Mounties, police officers earned $80 million in overtime during Olympics: Documents

Damian Inwood, The Province August 25, 2010 5:42 PM

Police working on Olympic security racked up a whopping $80 million in overtime during the Vancouver 2010 Winter Games. Documents obtained by The Province under Access to Information legislation show $47 million in overtime was paid to about 4,300 RCMP. A further $33 million in overtime was paid to roughly 1,700 police officers seconded from other Canadian police departments, as part of a $159.5- million “professional services” tab. “At the end of the day there was a lot of overtime, there’s no doubt about that,” Supt. Kevin Debruyckere, the RCMP’s Integrated Security Unit operations officer, acknowledged Wednesday. Debruyckere defended the overtime costs, saying police had to balance the need for resources with keeping home units up to strength.

“There’s only so many police officers to go around,” he said. “ It’s not like it was [at the Beijing 2008 Olympics] where there was an unlimited number of police officers within a couple of hundred miles. We had to pull people from right across the country.” He said that one challenge was the length of the security operation. “It was really a struggle to deploy that many people for that length of time,” he added. “Compared to the G8 or G20 in Toronto, where people were gone for a week, this was a 30-day deployment. On a day-to-day basis we staffed each of our venues and our sites with the resources that we needed and some of that included overtime.” The documents showed that $31 million was paid by the ISU as regular RCMP pay to “non-federal” cops. Debruyckere said that didn’t include wages which were already being paid to Mounties from Ontario, Quebec, B.C. and RCMP headquarters. “For example, we would have paid an RCMP member from Alberta,” he added.

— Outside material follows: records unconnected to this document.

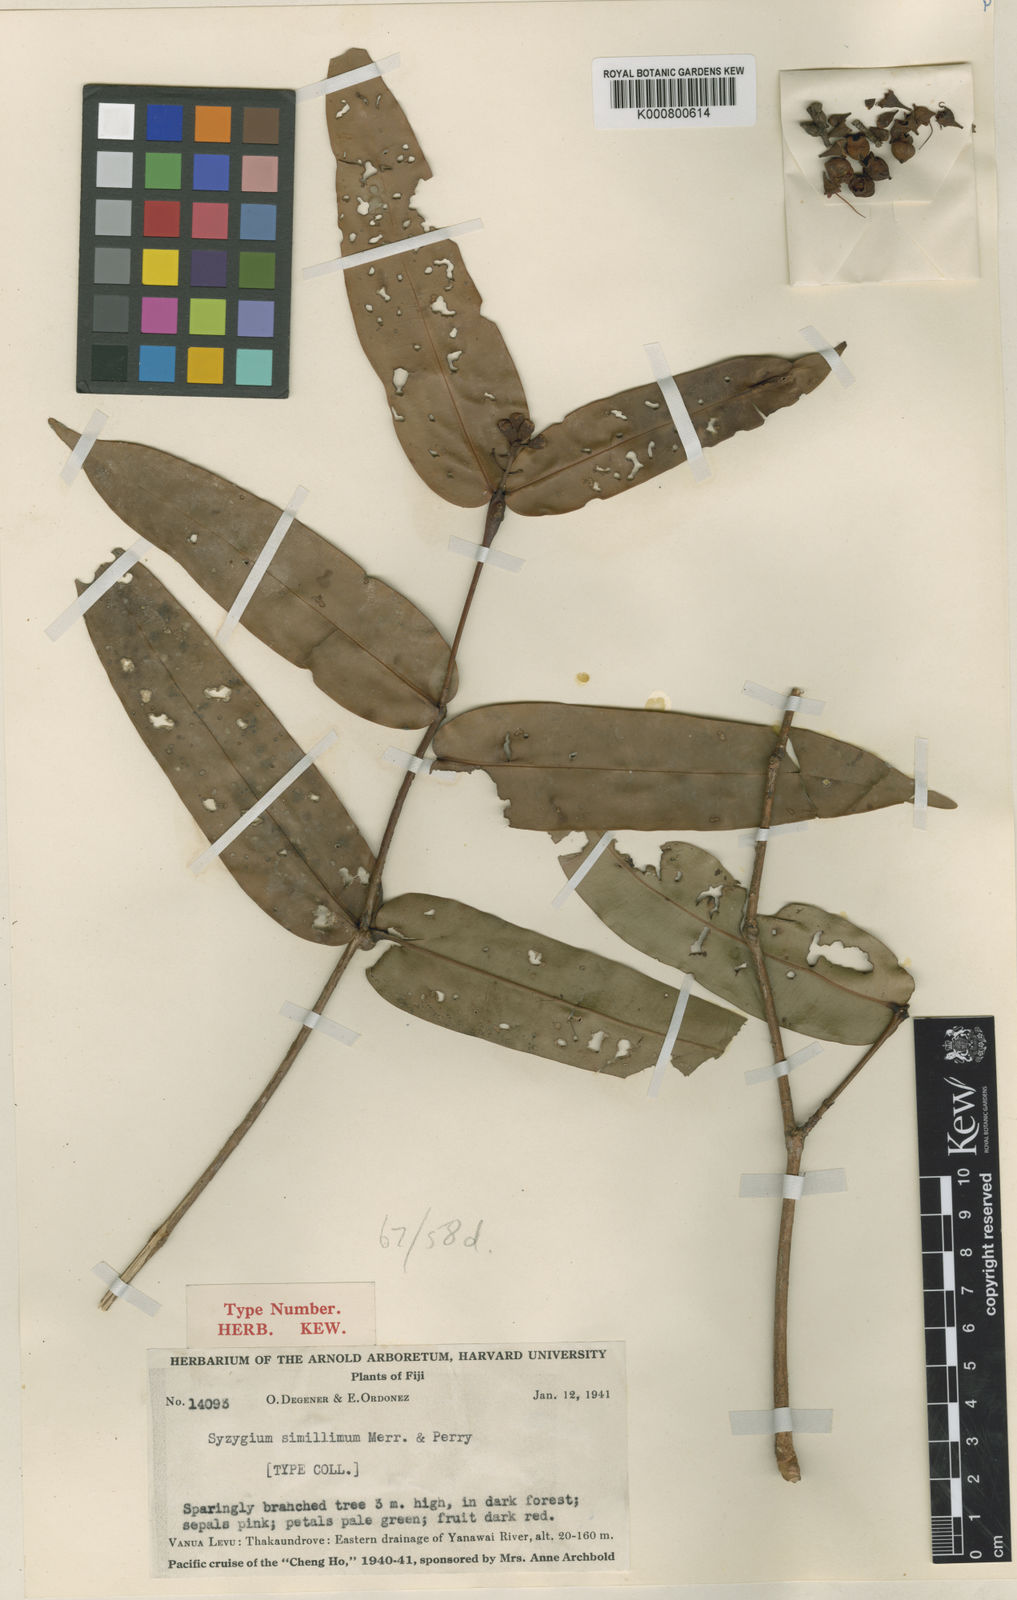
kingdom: Plantae
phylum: Tracheophyta
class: Magnoliopsida
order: Myrtales
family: Myrtaceae
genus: Syzygium
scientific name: Syzygium simillimum
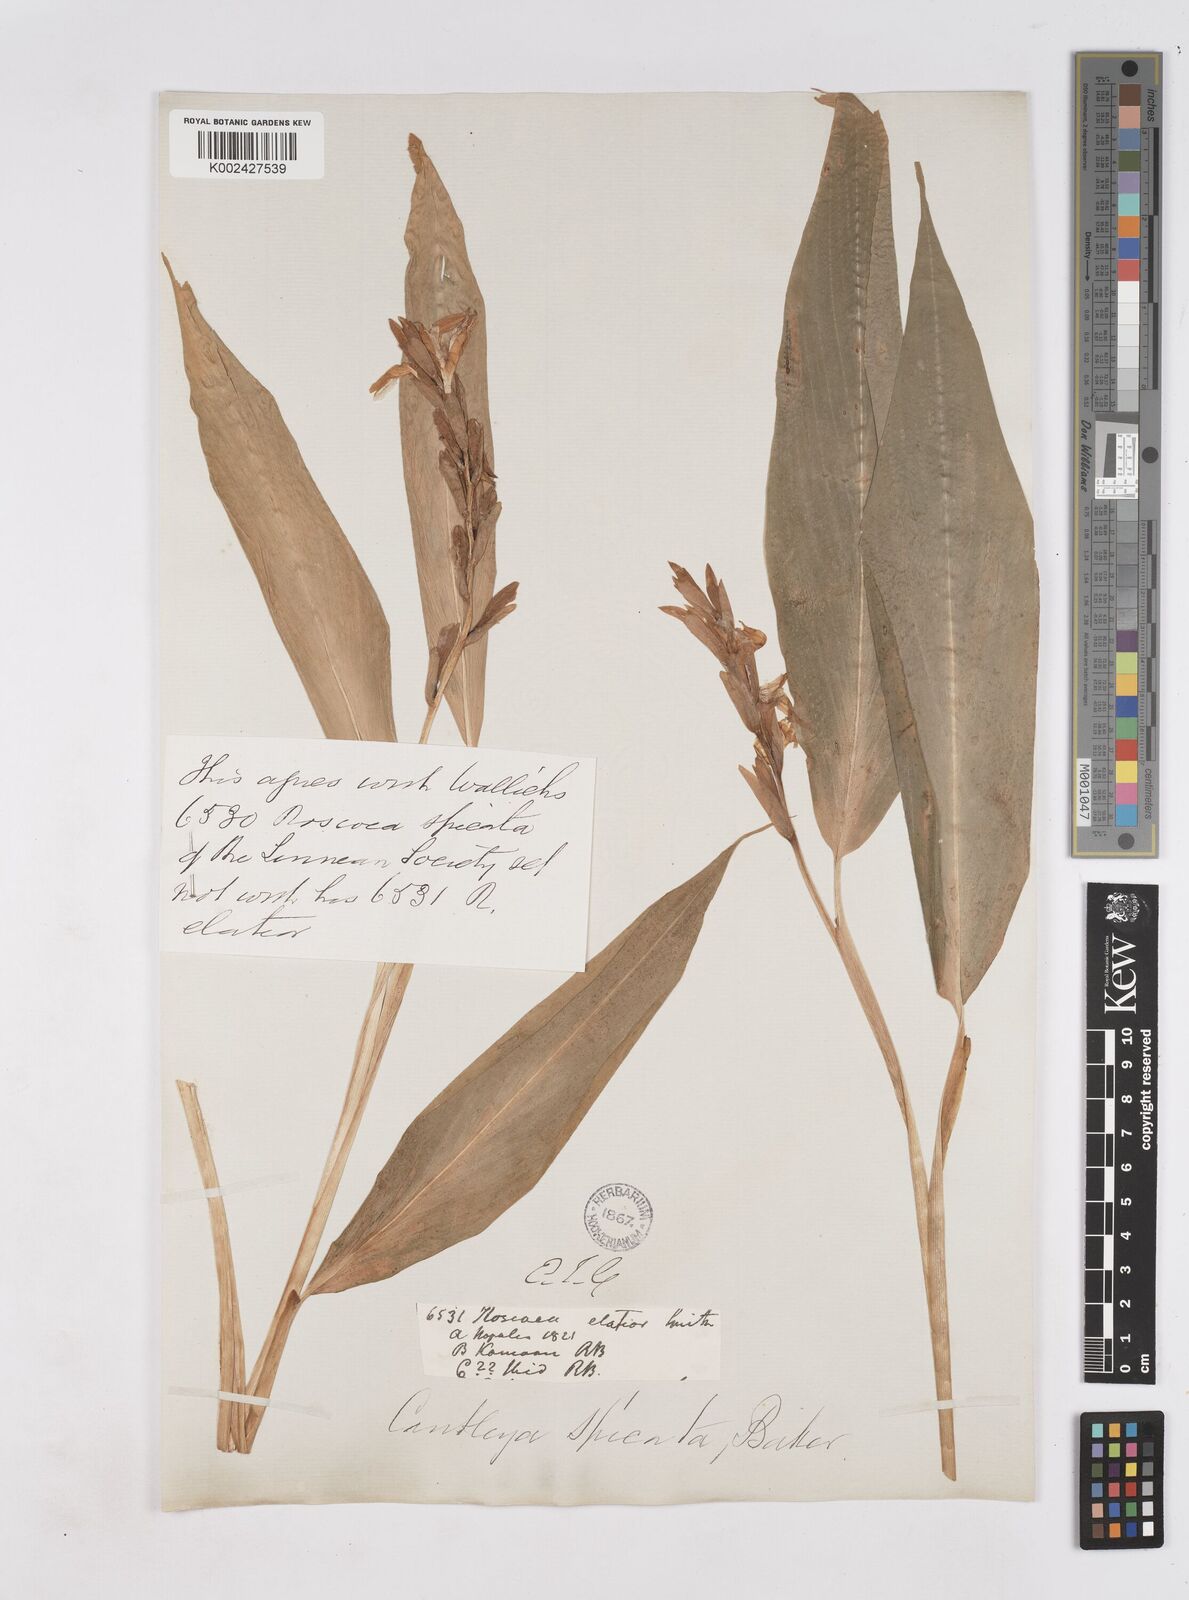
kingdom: Plantae
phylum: Tracheophyta
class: Liliopsida
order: Zingiberales
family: Zingiberaceae
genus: Cautleya
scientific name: Cautleya spicata
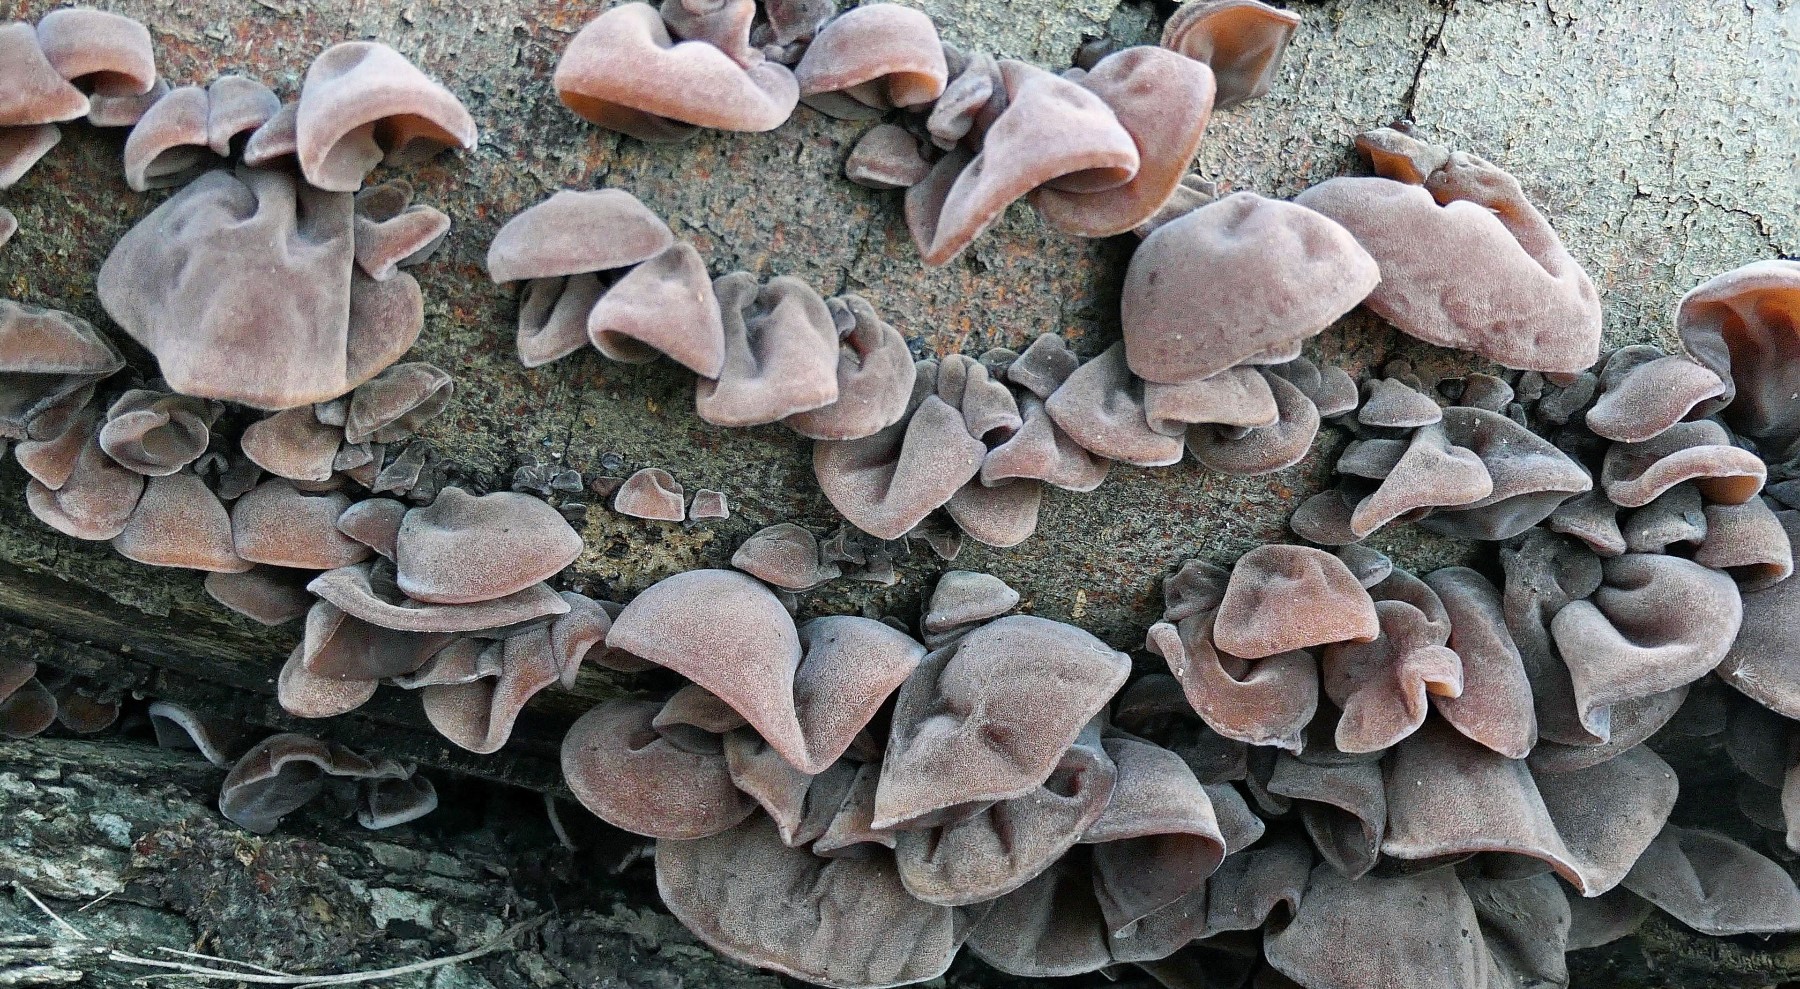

The documents also show that $106.9 million was spent on travel. Debruyckere said travel costs included about $85 million for accommodation, including three cruise ships. About $5 million was spent on air travel, including expensive charter flights needed to get RCMP home when the Games were over, he said. The ISU’s portion of the $900 million total Olympic security bill was originally budgeted at $491.9 million. It included $177.5 million for regular pay, secondments, overtime and benefits, $306.3 million for operational costs, including accommodation, meals, travel and fuel and $8.1 million for capital costs such as radio equipment and vehicles. Debruyckere said that while the final Olympic security bill is still being finalized, it will come in under budget.

“We’re going to be left with this legacy of debt in all kinds of different ways and police overtime costs is just one more example,” fumed Maureen Bader, B.C. director of the Canadian Taxpayers Federation. Federal NDP Olympic critic Peter Julian complained that getting the true cost of the Olympics is “like some kind of water torture.” “If overtime is paid out, it’s because things have not been set up properly in the first place,” added Julian, NDP MP for Burnaby-New Westminster. “The problem is that each of these budget envelopes add up to what is a frighteningly-high figure.”

1 comment:

Anonymous said...

I guess that this is what they meant when they said that there would be HUGE economic benefits spun over from the games, eh?
I mean other than the free martinis for El Gordo, that is.